[Bounding box prediction data]

────────────────

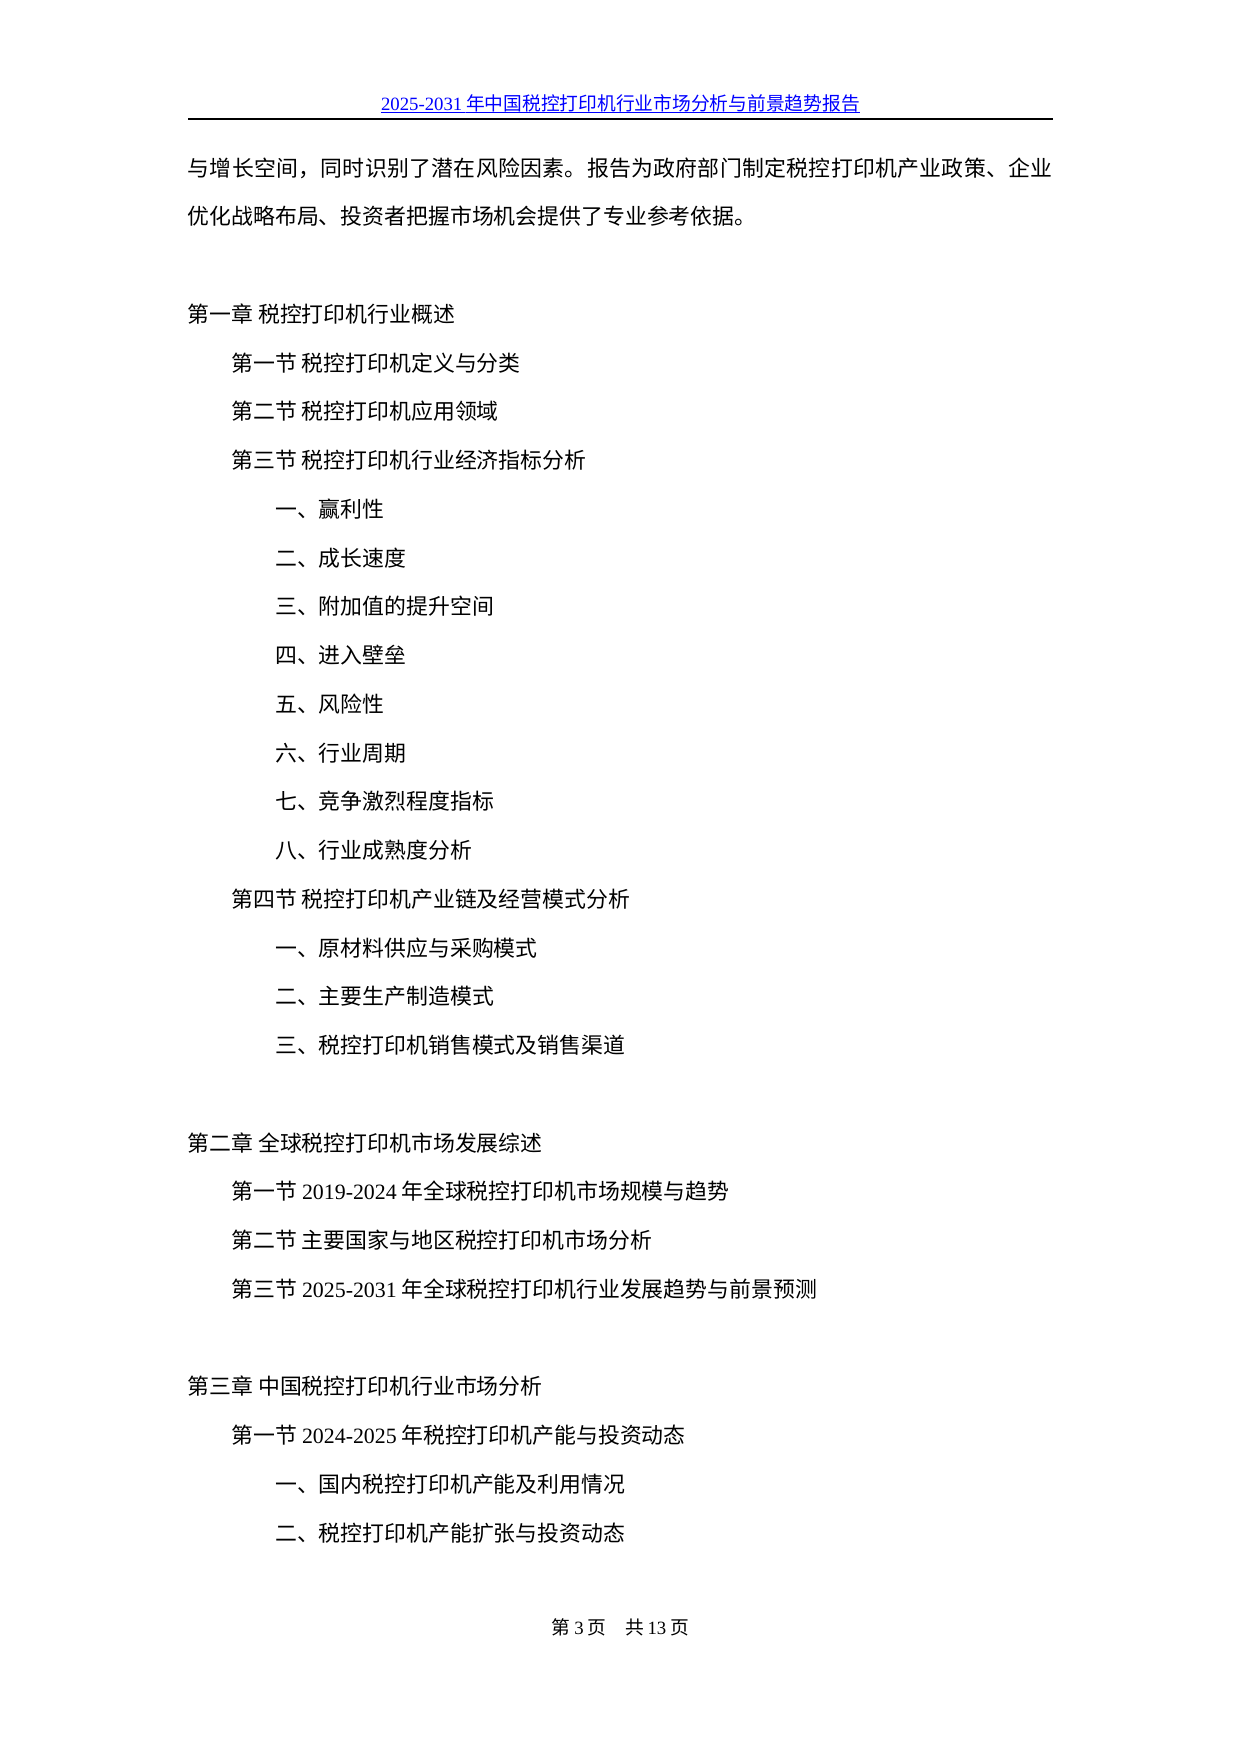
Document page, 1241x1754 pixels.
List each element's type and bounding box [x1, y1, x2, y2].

text [187, 150, 1053, 1548]
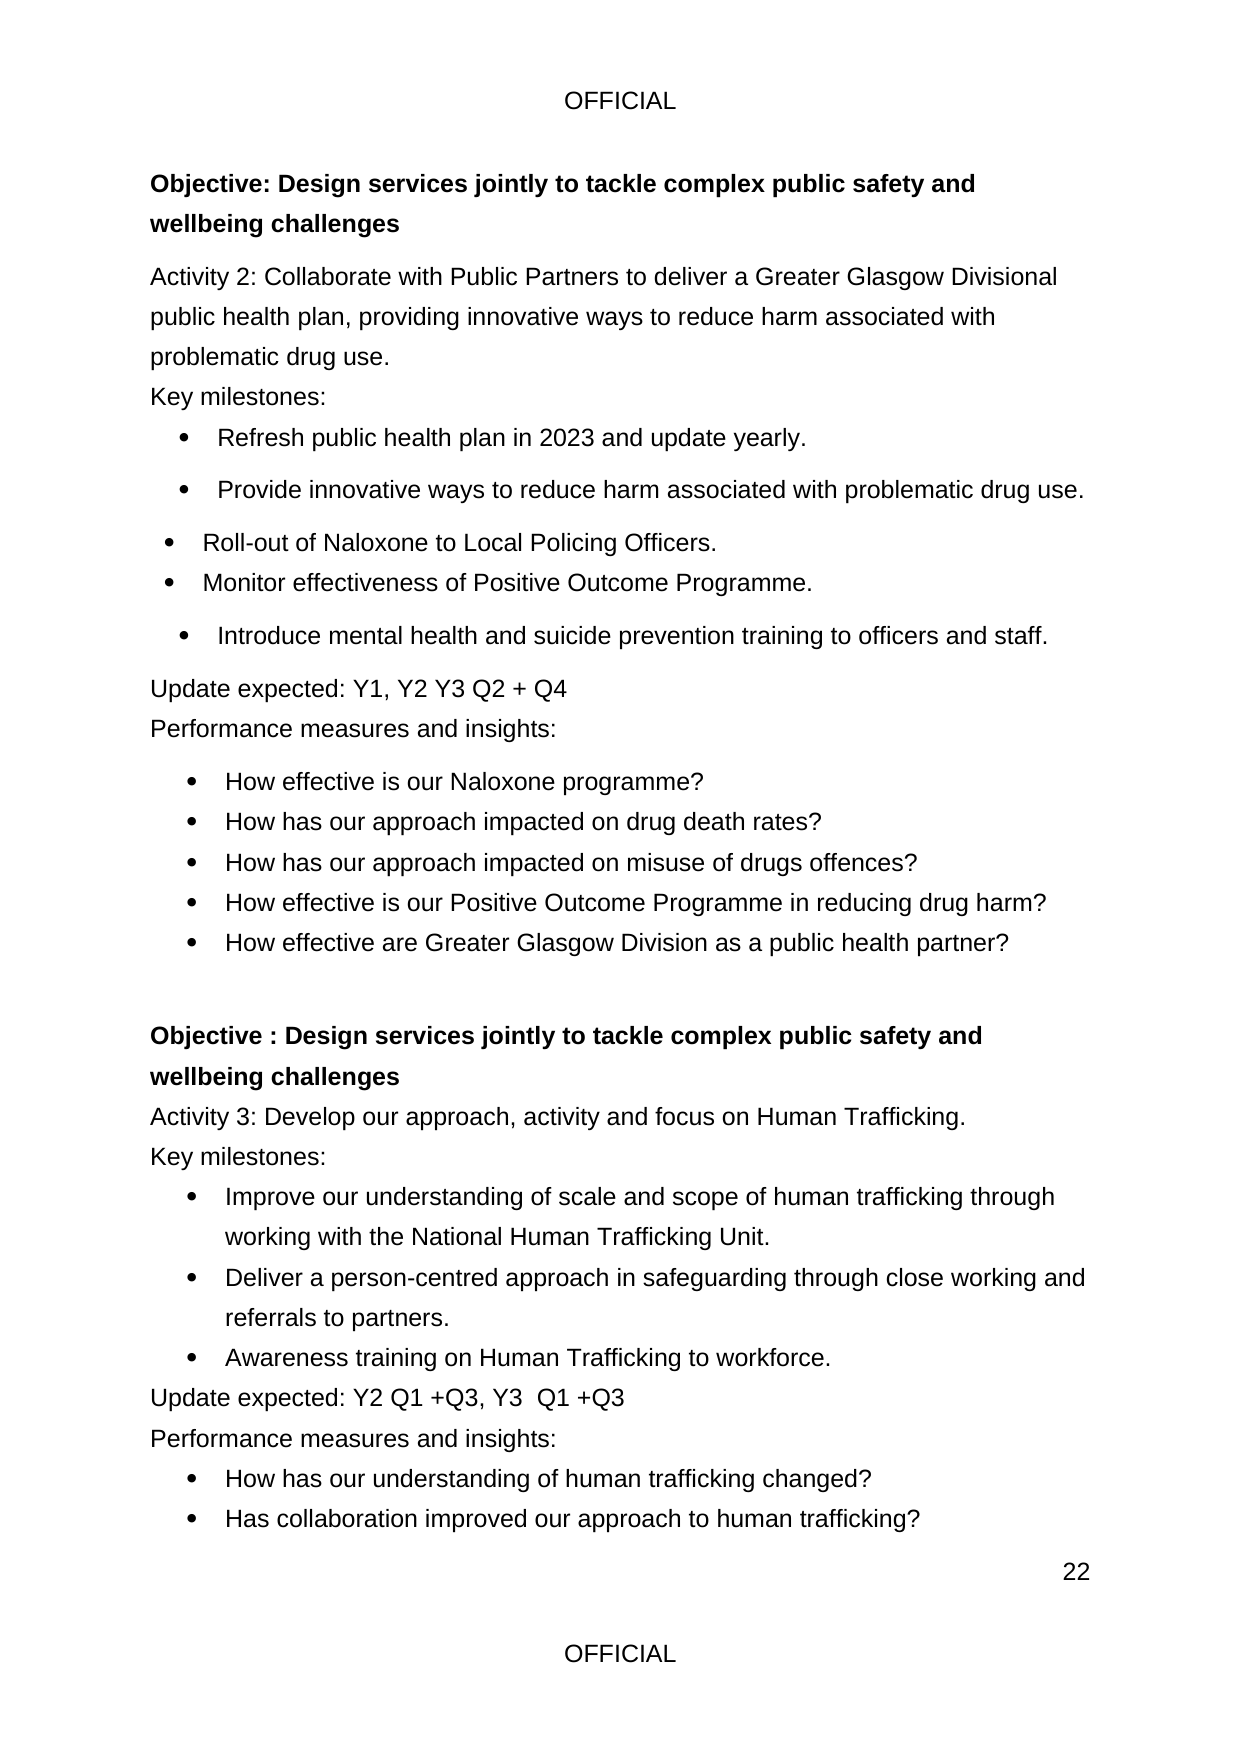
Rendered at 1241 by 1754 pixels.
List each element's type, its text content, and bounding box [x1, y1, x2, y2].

list Update expected: Y1, Y2 Y3 Q2 + Q4 [150, 674, 1090, 703]
list Objective : Design services jointly to tackle complex public safety and wellbeing challenges [150, 1021, 1090, 1090]
list Introduce mental health and suicide prevention training to officers and staff. [179, 621, 1090, 650]
list Key milestones: [150, 1142, 1090, 1171]
list How effective are Greater Glasgow Division as a public health partner? [187, 928, 1090, 957]
list Update expected: Y2 Q1 +Q3, Y3 Q1 +Q3 [150, 1383, 1090, 1412]
list Improve our understanding of scale and scope of human trafficking through working with the National Human Trafficking Unit. [187, 1182, 1090, 1251]
list Key milestones: [150, 382, 1090, 411]
list Awareness training on Human Trafficking to workforce. [187, 1343, 1090, 1372]
list How effective is our Positive Outcome Programme in reducing drug harm? [187, 888, 1090, 917]
list Activity 3: Develop our approach, activity and focus on Human Trafficking. [150, 1102, 1090, 1130]
list How has our understanding of human trafficking changed? [187, 1464, 1090, 1493]
list How has our approach impacted on misuse of drugs offences? [187, 848, 1090, 876]
list Activity 2: Collaborate with Public Partners to deliver a Greater Glasgow Divisional public health plan, providing innovative ways to reduce harm associated with problematic drug use. [150, 262, 1090, 371]
list How has our approach impacted on drug death rates? [187, 807, 1090, 836]
list Refresh public health plan in 2023 and update yearly. [179, 422, 1090, 451]
list Performance measures and insights: [150, 714, 1090, 743]
list Roll-out of Naloxone to Local Policing Officers. [165, 528, 1090, 557]
text Objective: Design services jointly to tackle complex public safety and wellbeing challenges [150, 169, 1090, 238]
list Performance measures and insights: [150, 1424, 1090, 1452]
list Has collaboration improved our approach to human trafficking? [187, 1504, 1090, 1533]
list Monitor effectiveness of Positive Outcome Programme. [165, 568, 1090, 597]
list How effective is our Naloxone programme? [187, 767, 1090, 796]
list Deliver a person-centred approach in safeguarding through close working and referrals to partners. [187, 1263, 1090, 1332]
list Provide innovative ways to reduce harm associated with problematic drug use. [179, 475, 1090, 504]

────────────────

**WORK REQUIRED**
Find all the lines with "services" in the data and copy them.

**WRITTEN RESPONSE**
list Objective : Design services jointly to tackle complex public safety and wellbeing challenges [150, 1021, 1090, 1090]
text Objective: Design services jointly to tackle complex public safety and wellbeing challenges [150, 169, 1090, 238]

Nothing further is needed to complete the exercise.